Company looking for another tenant at Chattanooga's Nikki's Drive-Inn site

Staff file photo / Nikki's Drive-Inn sits on Chattanooga's North Shore at Cherokee Boulevard and Bell Avenue in this photo taken before the restaurant closed in March during the coronavirus outbreak.
Staff file photo / Nikki's Drive-Inn sits on Chattanooga's North Shore at Cherokee Boulevard and Bell Avenue in this photo taken before the restaurant closed in March during the coronavirus outbreak.

The real estate firm buying the land that has held Nikki's Drive-Inn is seeking a tenant for the restaurant space, appearing to end an era at the site where the eatery has operated for decades.

"We're trying to find a good tenant that wants to do another restaurant," said Cardon Smith, a vice president for the Fletcher Bright Co., on Friday.

Smith said he couldn't speak for the future plans of longtime Nikki's owner James E. Jones, who in March closed the Chattanooga restaurant amid the outbreak of the coronavirus.

"I don't know if he'll reopen somewhere else or shut down," he said.

No one answered the restaurant's phone number on Friday and Jones could not be reached for comment.

Jones is selling the property at Cherokee Boulevard and West Bell Avenue, located just before the Stringer's Ridge Tunnel, to Fletcher Bright Co.
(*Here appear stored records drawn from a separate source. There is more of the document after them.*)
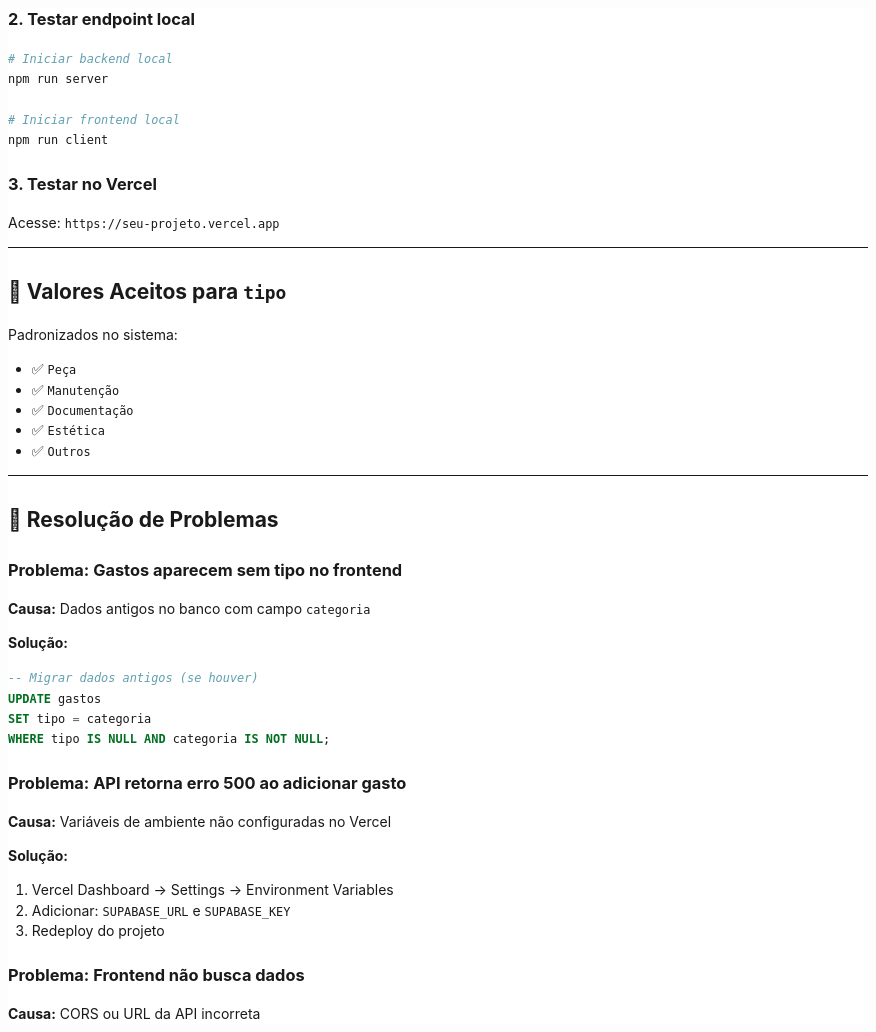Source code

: ### 2. Testar endpoint local
```bash
# Iniciar backend local
npm run server

# Iniciar frontend local
npm run client
```

### 3. Testar no Vercel
Acesse: `https://seu-projeto.vercel.app`

---

## 📝 Valores Aceitos para `tipo`

Padronizados no sistema:

- ✅ `Peça`
- ✅ `Manutenção`
- ✅ `Documentação`
- ✅ `Estética`
- ✅ `Outros`

---

## 🐛 Resolução de Problemas

### Problema: Gastos aparecem sem tipo no frontend

**Causa:** Dados antigos no banco com campo `categoria`

**Solução:**
```sql
-- Migrar dados antigos (se houver)
UPDATE gastos 
SET tipo = categoria 
WHERE tipo IS NULL AND categoria IS NOT NULL;
```

### Problema: API retorna erro 500 ao adicionar gasto

**Causa:** Variáveis de ambiente não configuradas no Vercel

**Solução:**
1. Vercel Dashboard → Settings → Environment Variables
2. Adicionar: `SUPABASE_URL` e `SUPABASE_KEY`
3. Redeploy do projeto

### Problema: Frontend não busca dados

**Causa:** CORS ou URL da API incorreta

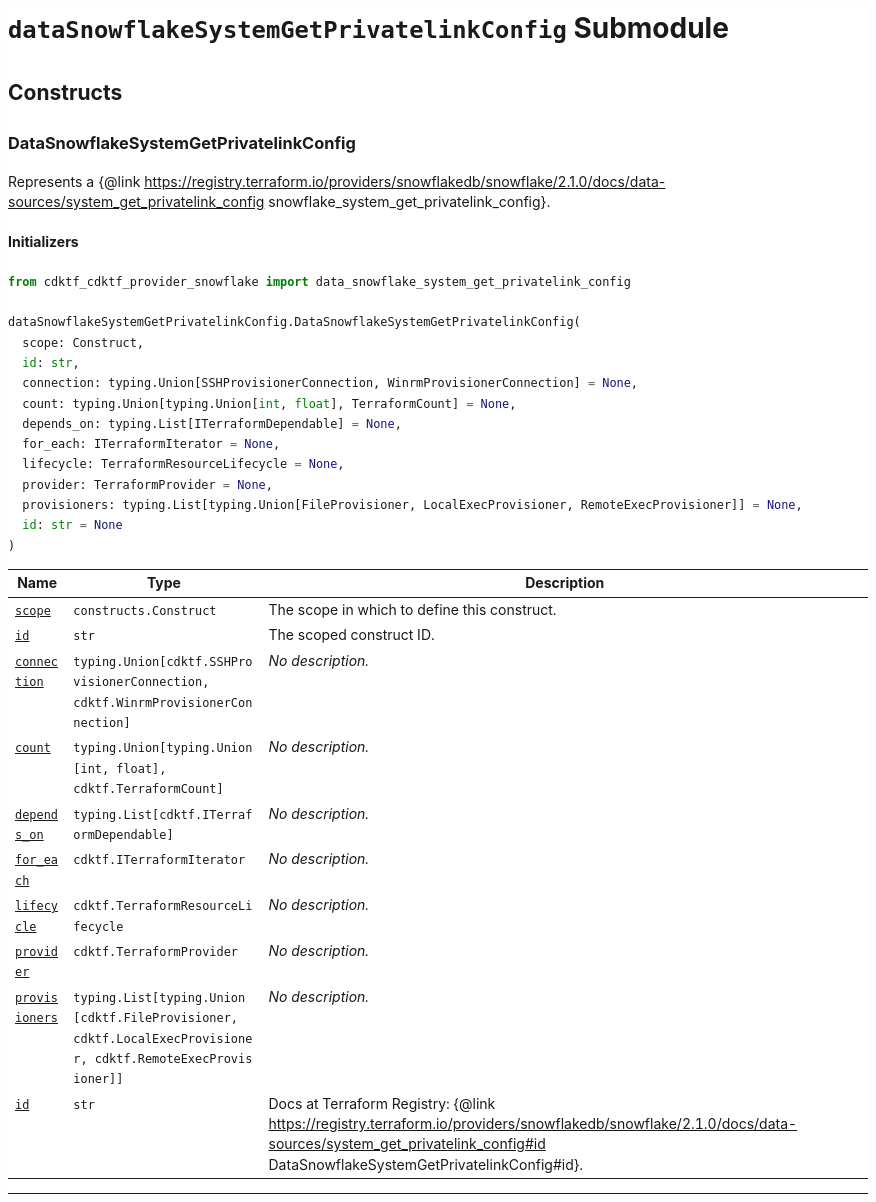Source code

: # `dataSnowflakeSystemGetPrivatelinkConfig` Submodule <a name="`dataSnowflakeSystemGetPrivatelinkConfig` Submodule" id="@cdktf/provider-snowflake.dataSnowflakeSystemGetPrivatelinkConfig"></a>

## Constructs <a name="Constructs" id="Constructs"></a>

### DataSnowflakeSystemGetPrivatelinkConfig <a name="DataSnowflakeSystemGetPrivatelinkConfig" id="@cdktf/provider-snowflake.dataSnowflakeSystemGetPrivatelinkConfig.DataSnowflakeSystemGetPrivatelinkConfig"></a>

Represents a {@link https://registry.terraform.io/providers/snowflakedb/snowflake/2.1.0/docs/data-sources/system_get_privatelink_config snowflake_system_get_privatelink_config}.

#### Initializers <a name="Initializers" id="@cdktf/provider-snowflake.dataSnowflakeSystemGetPrivatelinkConfig.DataSnowflakeSystemGetPrivatelinkConfig.Initializer"></a>

```python
from cdktf_cdktf_provider_snowflake import data_snowflake_system_get_privatelink_config

dataSnowflakeSystemGetPrivatelinkConfig.DataSnowflakeSystemGetPrivatelinkConfig(
  scope: Construct,
  id: str,
  connection: typing.Union[SSHProvisionerConnection, WinrmProvisionerConnection] = None,
  count: typing.Union[typing.Union[int, float], TerraformCount] = None,
  depends_on: typing.List[ITerraformDependable] = None,
  for_each: ITerraformIterator = None,
  lifecycle: TerraformResourceLifecycle = None,
  provider: TerraformProvider = None,
  provisioners: typing.List[typing.Union[FileProvisioner, LocalExecProvisioner, RemoteExecProvisioner]] = None,
  id: str = None
)
```

| **Name** | **Type** | **Description** |
| --- | --- | --- |
| <code><a href="#@cdktf/provider-snowflake.dataSnowflakeSystemGetPrivatelinkConfig.DataSnowflakeSystemGetPrivatelinkConfig.Initializer.parameter.scope">scope</a></code> | <code>constructs.Construct</code> | The scope in which to define this construct. |
| <code><a href="#@cdktf/provider-snowflake.dataSnowflakeSystemGetPrivatelinkConfig.DataSnowflakeSystemGetPrivatelinkConfig.Initializer.parameter.id">id</a></code> | <code>str</code> | The scoped construct ID. |
| <code><a href="#@cdktf/provider-snowflake.dataSnowflakeSystemGetPrivatelinkConfig.DataSnowflakeSystemGetPrivatelinkConfig.Initializer.parameter.connection">connection</a></code> | <code>typing.Union[cdktf.SSHProvisionerConnection, cdktf.WinrmProvisionerConnection]</code> | *No description.* |
| <code><a href="#@cdktf/provider-snowflake.dataSnowflakeSystemGetPrivatelinkConfig.DataSnowflakeSystemGetPrivatelinkConfig.Initializer.parameter.count">count</a></code> | <code>typing.Union[typing.Union[int, float], cdktf.TerraformCount]</code> | *No description.* |
| <code><a href="#@cdktf/provider-snowflake.dataSnowflakeSystemGetPrivatelinkConfig.DataSnowflakeSystemGetPrivatelinkConfig.Initializer.parameter.dependsOn">depends_on</a></code> | <code>typing.List[cdktf.ITerraformDependable]</code> | *No description.* |
| <code><a href="#@cdktf/provider-snowflake.dataSnowflakeSystemGetPrivatelinkConfig.DataSnowflakeSystemGetPrivatelinkConfig.Initializer.parameter.forEach">for_each</a></code> | <code>cdktf.ITerraformIterator</code> | *No description.* |
| <code><a href="#@cdktf/provider-snowflake.dataSnowflakeSystemGetPrivatelinkConfig.DataSnowflakeSystemGetPrivatelinkConfig.Initializer.parameter.lifecycle">lifecycle</a></code> | <code>cdktf.TerraformResourceLifecycle</code> | *No description.* |
| <code><a href="#@cdktf/provider-snowflake.dataSnowflakeSystemGetPrivatelinkConfig.DataSnowflakeSystemGetPrivatelinkConfig.Initializer.parameter.provider">provider</a></code> | <code>cdktf.TerraformProvider</code> | *No description.* |
| <code><a href="#@cdktf/provider-snowflake.dataSnowflakeSystemGetPrivatelinkConfig.DataSnowflakeSystemGetPrivatelinkConfig.Initializer.parameter.provisioners">provisioners</a></code> | <code>typing.List[typing.Union[cdktf.FileProvisioner, cdktf.LocalExecProvisioner, cdktf.RemoteExecProvisioner]]</code> | *No description.* |
| <code><a href="#@cdktf/provider-snowflake.dataSnowflakeSystemGetPrivatelinkConfig.DataSnowflakeSystemGetPrivatelinkConfig.Initializer.parameter.id">id</a></code> | <code>str</code> | Docs at Terraform Registry: {@link https://registry.terraform.io/providers/snowflakedb/snowflake/2.1.0/docs/data-sources/system_get_privatelink_config#id DataSnowflakeSystemGetPrivatelinkConfig#id}. |

---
Smith said the deal is expected to close in the next couple of weeks.

"We're currently looking for a tenant," Smith said. "He [Jones] could open at another location. As of right now, we're looking for somebody to lease it from us."

Nikki's is an 80-year-old restaurant icon in the Chattanooga area known for its jumbo fried shrimp and onion rings.

Jones said in an interview last year with online channel ChattWithUs that the eatery was passed down from his parents, Charlie and June Jones.

"The customers made Nikki's," he said. "It's a favorite place for them to come."

He said then that there are some employees of the restaurant who've put in more than 30 years at the eatery.

June Jones said in a Chattanooga Times interview in 1991 that business was almost entirely comprised of regular customers who were used to the food, the prices and the staff.

"We have more of a personal touch, where we have closer contact to a customer," she said. "I believe people appreciate that."

Smith said on Friday that the site is "a proven location," and a sign the company has put up calls it a "turnkey restaurant."

"We've had a lot calls on it," he said.

Last year, Fletcher Bright Co. unveiled plans for a four-story, 52-unit condominium complex on the tract.

But last month, the development group changed its plans and instead is looking at putting a smaller, 10-unit townhouse project on a parcel on Cherokee Boulevard next to the Nikki's site.

Smith said the company analyzed the market and cited the magnitude of the site work on the Nikki's location as reasons to hold off on the condo project.

On the smaller tract, each of the townhomes would be three stories with two-car parking on a bottom level, Smith said. The units with three bedrooms and three-and-a-half baths would sell in the mid-$500,000 range, he said.